Thursday, September 14, 2023

Ezra Levant: Lying again?

I am not a lawyer but perhaps someone can clarify the following oddity. Recently, Rebel News' Ezra Levant was yanking himself raw in public, bragging about how the court "ordered" Steven Guilbeault to pay Der Rebel $20,000:



However, I am reading the actual ruling, which is a consent order:



which, as I understand it, represents simply the government offering to pay $20,000 for Ezra and Der Rebel to fuck off and go away, and Ezra and Der Rebel accepting the offer. So it seems to me that this in no way represents the court "ordering" anything; rather, it is nothing more than the court formalizing a settlement offer which (again, as I understand it) has no legal value whatever as it was settled.

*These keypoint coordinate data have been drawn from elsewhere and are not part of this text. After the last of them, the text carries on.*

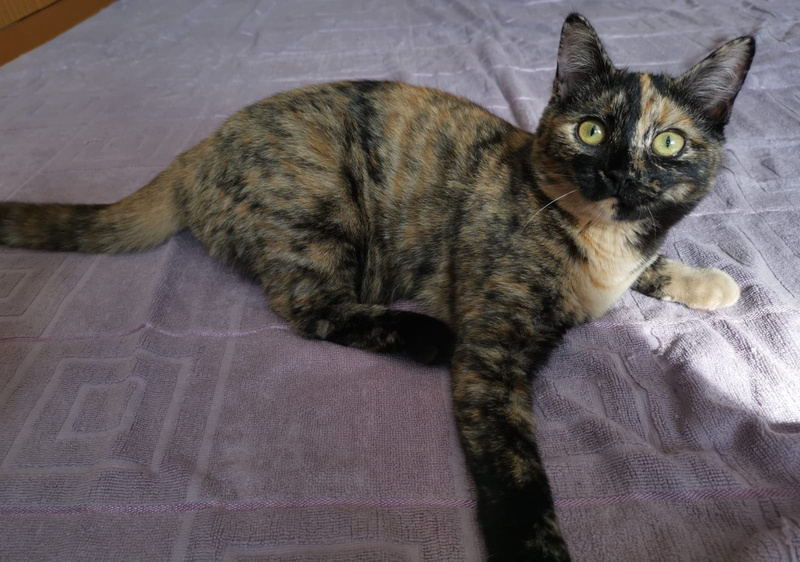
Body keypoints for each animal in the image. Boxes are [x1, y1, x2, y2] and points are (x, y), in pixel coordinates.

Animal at [0, 13, 754, 561]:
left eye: (668, 143)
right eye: (591, 130)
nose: (622, 173)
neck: (597, 242)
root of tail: (196, 152)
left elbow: (652, 262)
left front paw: (706, 280)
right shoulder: (491, 360)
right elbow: (517, 477)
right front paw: (537, 553)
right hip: (324, 206)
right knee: (309, 310)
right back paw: (421, 333)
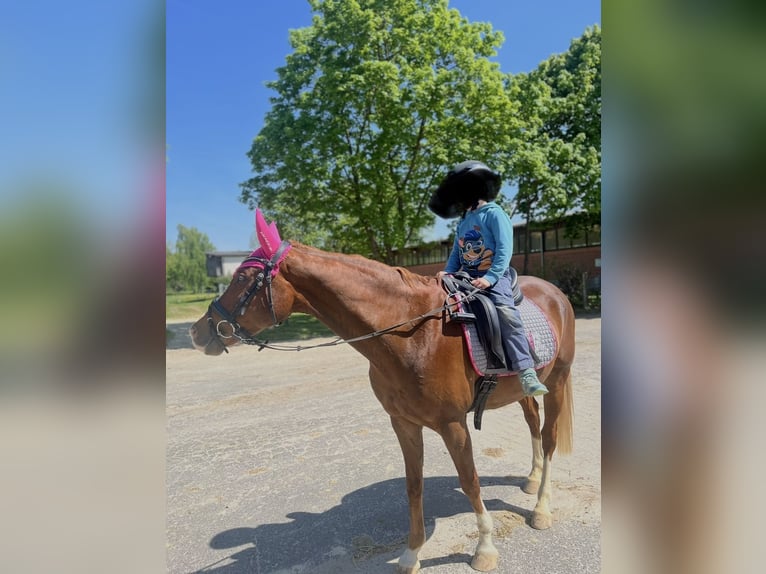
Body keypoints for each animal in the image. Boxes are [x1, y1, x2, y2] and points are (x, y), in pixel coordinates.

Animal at [190, 211, 575, 574]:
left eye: (242, 278)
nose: (197, 331)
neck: (412, 332)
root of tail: (555, 292)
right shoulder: (403, 423)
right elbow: (413, 486)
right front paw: (412, 554)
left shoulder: (453, 424)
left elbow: (470, 482)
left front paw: (484, 549)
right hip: (521, 391)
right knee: (532, 422)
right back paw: (532, 479)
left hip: (556, 382)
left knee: (549, 437)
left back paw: (541, 508)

Am I understanding all this correctly?

P.S. If I am understanding this correctly, then there is more misrepresentation in that idiotic Rebel article. While Ezra claims that it was the court that "ordered" the $20,000 in legal fees, it seems like Ezra is getting that fraction of what he claims is his own legal fees because he agreed to that amount. Isn't that what that consent order means?

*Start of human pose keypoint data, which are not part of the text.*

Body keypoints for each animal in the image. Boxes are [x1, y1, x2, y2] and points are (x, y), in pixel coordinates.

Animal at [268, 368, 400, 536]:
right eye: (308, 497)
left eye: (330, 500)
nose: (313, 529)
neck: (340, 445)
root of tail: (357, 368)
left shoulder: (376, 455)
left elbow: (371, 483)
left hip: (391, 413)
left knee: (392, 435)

If so, then what happened would appear to be that Ezra voluntarily settled for a pittance compared to his own legal fees, and is now playing the martyr, clearly for the purposes of fundraising.

Colour me shocked.

AND ONE MORE THING ... Here's Ezra, insisting that that settlement represents a clear and unequivocal "precedent" that is a boon for journalists nationwide:



Even the National Post points out that that claim is total bullshit:


Are we done here? Yeah, I think we're done here.

3 comments:

Anonymous said...

I think you're missing an important point here, and that is "proportionality." Normally, when you win in court, you're entitled to costs, but you rarely get your full legal costs. You will normally get anything from partial indemnity to full indemnity, typically something between 50% and 100%. But on top of that, the court factors in something called "proportionality," I can quote from an article:

"The time and expense devoted to a proceeding ought to be proportionate to what is at stake. Therefore, the amount of costs awarded against a party should be proportionate to the damages at issue."

If you look at this case, it was based on something pretty trivial -- being blocked on Twitter. And sure, you can sue over that, but given that it's simple to get around a Twitter block by just creating a burner account, the court would probably take the position that this action should not have run up a huge legal bill. Sure as hell, there is no way a court would think that a legal bill of $90,000 is proportionate to the action here. No fucking way.

I think Ezra knew that, which is why he had no choice but to take the $20,000; he knew that the court would laugh at a legal bill of $90,000 for a case involving being blocked on Twitter. I think Ezra deliberately ran up a massive and unjustified legal bill just so he could whine about it after and fundraise on it.

Anonymous said...

Ezra as a 'journalist'.

Hilarious.

Anonymous said...

The greatest trick the devil ever pulled was convincing the world he did not exist.
- Keyser Soze
The greatest trick Ezra Levant ever pulled was convincing his readership there's no such thing as "journalism".